Six years later, Marty Walsh was a 13-year-old in remission, and his mother kept her promise and brought him to the Knock Shrine in County Mayo. Later this week, mother and son will return to Knock together for the first time since then.
“There have already been a lot of emotional moments for me,” Mary Walsh said, looking up to a photograph of her father, Joe O’Malley, a pitchfork over his shoulder, a wool cap on his head, in front of a haystack. “But I think Knock will be something else.”
Consider this: In 1974, Mary Walsh thought her son might die of cancer. And now, 40 years later, she is sitting in the house where she grew up, with her son, the mayor of Boston.
“I was worried about him,” Mary Walsh said, in those heady days after her son was elected mayor. “I was worried about his privacy. But I’m fine with it now. I understand.”

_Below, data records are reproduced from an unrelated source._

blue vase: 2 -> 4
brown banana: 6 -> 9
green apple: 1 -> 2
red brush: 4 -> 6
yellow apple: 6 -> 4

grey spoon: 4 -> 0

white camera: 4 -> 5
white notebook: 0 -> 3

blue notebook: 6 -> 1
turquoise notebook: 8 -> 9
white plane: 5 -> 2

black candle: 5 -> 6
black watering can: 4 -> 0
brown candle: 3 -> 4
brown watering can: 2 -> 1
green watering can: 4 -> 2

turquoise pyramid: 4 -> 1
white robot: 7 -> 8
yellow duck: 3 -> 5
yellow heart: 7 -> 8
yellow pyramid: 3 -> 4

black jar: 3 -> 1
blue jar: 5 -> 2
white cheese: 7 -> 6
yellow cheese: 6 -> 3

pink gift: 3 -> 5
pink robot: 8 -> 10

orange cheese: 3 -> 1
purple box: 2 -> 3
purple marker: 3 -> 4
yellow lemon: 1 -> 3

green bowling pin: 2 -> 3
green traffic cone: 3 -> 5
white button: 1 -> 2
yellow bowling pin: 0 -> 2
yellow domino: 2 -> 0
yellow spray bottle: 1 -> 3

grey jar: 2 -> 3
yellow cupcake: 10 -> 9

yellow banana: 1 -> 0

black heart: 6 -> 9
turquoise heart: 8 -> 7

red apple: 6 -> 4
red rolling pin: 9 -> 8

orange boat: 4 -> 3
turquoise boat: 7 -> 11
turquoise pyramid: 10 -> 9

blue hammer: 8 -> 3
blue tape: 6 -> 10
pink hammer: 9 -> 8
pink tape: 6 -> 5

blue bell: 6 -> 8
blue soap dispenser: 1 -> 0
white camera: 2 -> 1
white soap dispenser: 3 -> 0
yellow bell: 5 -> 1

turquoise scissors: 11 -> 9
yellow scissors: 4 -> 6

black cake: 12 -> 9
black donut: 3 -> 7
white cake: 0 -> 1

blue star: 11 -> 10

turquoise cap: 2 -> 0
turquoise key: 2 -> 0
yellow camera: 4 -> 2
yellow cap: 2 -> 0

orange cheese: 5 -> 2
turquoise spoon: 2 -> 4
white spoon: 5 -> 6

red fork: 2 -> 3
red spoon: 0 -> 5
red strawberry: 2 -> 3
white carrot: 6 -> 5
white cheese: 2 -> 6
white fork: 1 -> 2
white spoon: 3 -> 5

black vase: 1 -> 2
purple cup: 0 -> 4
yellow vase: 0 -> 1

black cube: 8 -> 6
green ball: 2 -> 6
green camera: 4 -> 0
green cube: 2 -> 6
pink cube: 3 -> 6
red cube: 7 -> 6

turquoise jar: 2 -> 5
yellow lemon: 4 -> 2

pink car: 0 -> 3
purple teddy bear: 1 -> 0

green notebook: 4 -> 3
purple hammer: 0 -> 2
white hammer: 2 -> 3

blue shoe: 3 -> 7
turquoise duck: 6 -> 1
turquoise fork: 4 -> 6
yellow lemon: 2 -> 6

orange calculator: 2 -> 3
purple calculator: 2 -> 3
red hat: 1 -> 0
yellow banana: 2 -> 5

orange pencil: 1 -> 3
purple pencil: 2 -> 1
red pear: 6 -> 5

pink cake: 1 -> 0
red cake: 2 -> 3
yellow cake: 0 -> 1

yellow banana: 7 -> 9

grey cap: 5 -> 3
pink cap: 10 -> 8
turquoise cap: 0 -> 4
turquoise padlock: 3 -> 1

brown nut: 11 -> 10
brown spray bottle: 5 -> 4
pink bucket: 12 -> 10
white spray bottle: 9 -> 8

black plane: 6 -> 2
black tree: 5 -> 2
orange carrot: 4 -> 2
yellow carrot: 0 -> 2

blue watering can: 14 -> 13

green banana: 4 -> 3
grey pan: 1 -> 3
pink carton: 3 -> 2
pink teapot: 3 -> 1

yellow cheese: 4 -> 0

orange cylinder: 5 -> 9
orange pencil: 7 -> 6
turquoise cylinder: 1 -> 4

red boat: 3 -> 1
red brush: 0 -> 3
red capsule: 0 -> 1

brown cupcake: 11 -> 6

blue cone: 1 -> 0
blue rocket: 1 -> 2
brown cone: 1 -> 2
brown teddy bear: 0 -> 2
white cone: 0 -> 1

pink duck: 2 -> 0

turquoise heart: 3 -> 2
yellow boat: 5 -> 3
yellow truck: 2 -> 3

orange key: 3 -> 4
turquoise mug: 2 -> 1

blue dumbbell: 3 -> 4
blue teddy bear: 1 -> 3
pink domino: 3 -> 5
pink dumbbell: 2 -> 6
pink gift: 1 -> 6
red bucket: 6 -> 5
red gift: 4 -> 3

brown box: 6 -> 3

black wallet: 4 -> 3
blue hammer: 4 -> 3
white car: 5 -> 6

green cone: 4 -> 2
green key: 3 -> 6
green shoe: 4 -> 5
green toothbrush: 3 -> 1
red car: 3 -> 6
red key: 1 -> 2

When Jack Kennedy went back to Wexford, to the county his forebears left when the Irish were starving by mountain, valley, and sea, he was introduced to cousins he never knew.
When Marty Walsh came back to Connemara, he hugged cousins he played with as a child in this rocky, russet land. Cousins who have lived in Boston and come home, here, to Rosmuc and Carna.
His aunt Barbara and uncle Jimmy Leahy drove down from Dublin. Two other aunts, Nora Halpenny and Bridie Torsney, kissed his cheeks and made him blush.
He took Lorrie and city corporation counsel Gene O’Flaherty and his wife Patricia to lunch down the road in Camus, to the Radharc Na Locha, the Lakeview in English, a coffee shop run by Paddy and Cait Flaherty.
Paddy’s brother Colie lives in Norwood, around the corner from where a 17-year-old girl named Mary O’Malley arrived with a small suitcase to stay.
“They’re coming for breakfast in the morning,” Cait Flaherty was saying. “The mayor is bringing his mum and his uncle Peter for breakfast. They’ll be most welcome. Because they’re home.”